◆ WHAT YOU NEED TO DO ◆
Would you transcribe exactly the lines below, starting at the one that contains "704 750 102.12" and ending with the last line, both included? Leave out all other lines.

◆ SOURCE INFORMATION ◆
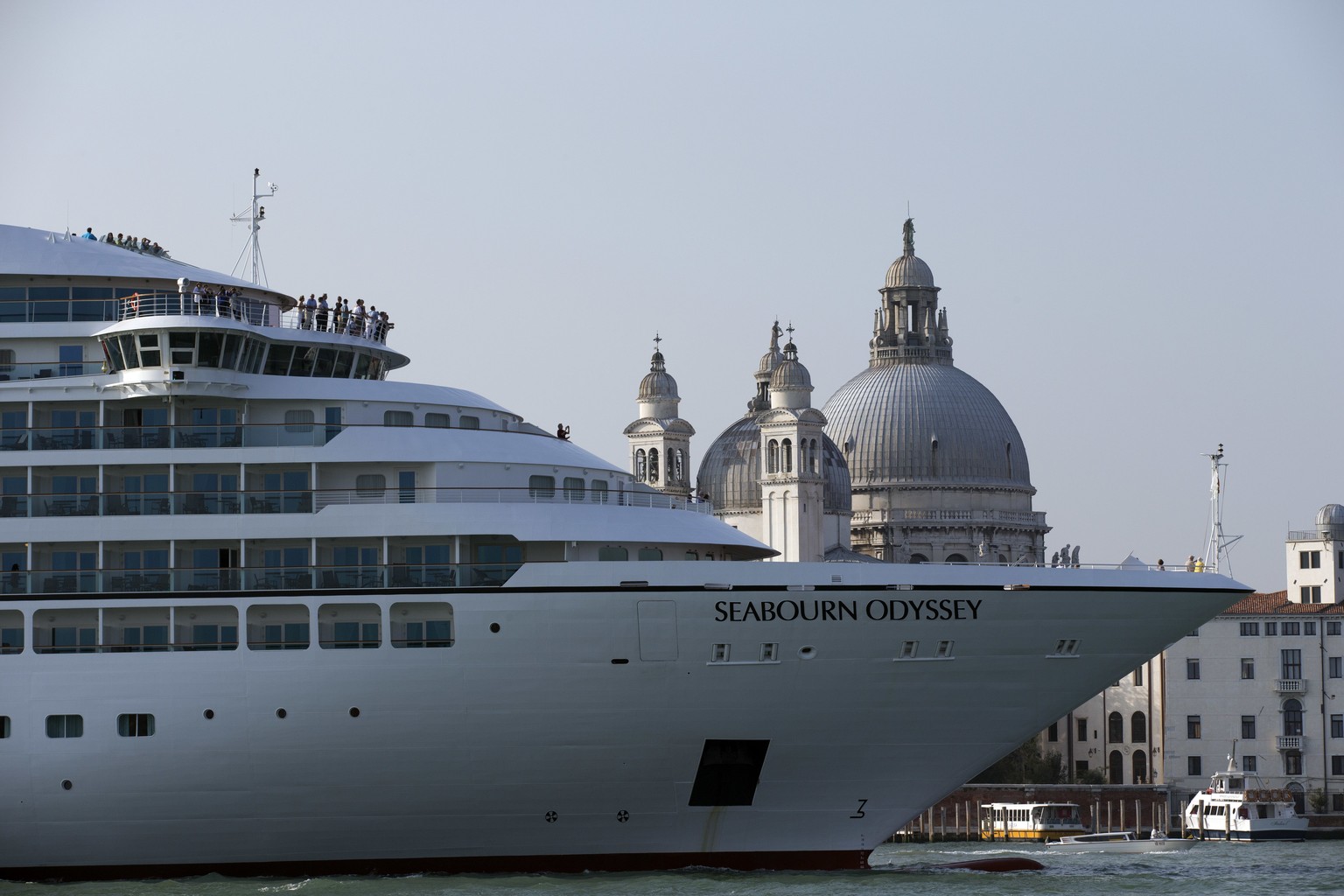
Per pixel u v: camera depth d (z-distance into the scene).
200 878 103.19
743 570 101.62
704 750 102.12
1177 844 192.50
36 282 109.75
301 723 100.25
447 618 100.75
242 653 100.19
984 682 103.25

◆ YOUR RESPONSE ◆
704 750 102.12
1177 844 192.50
36 282 109.75
301 723 100.25
447 618 100.75
242 653 100.19
984 682 103.25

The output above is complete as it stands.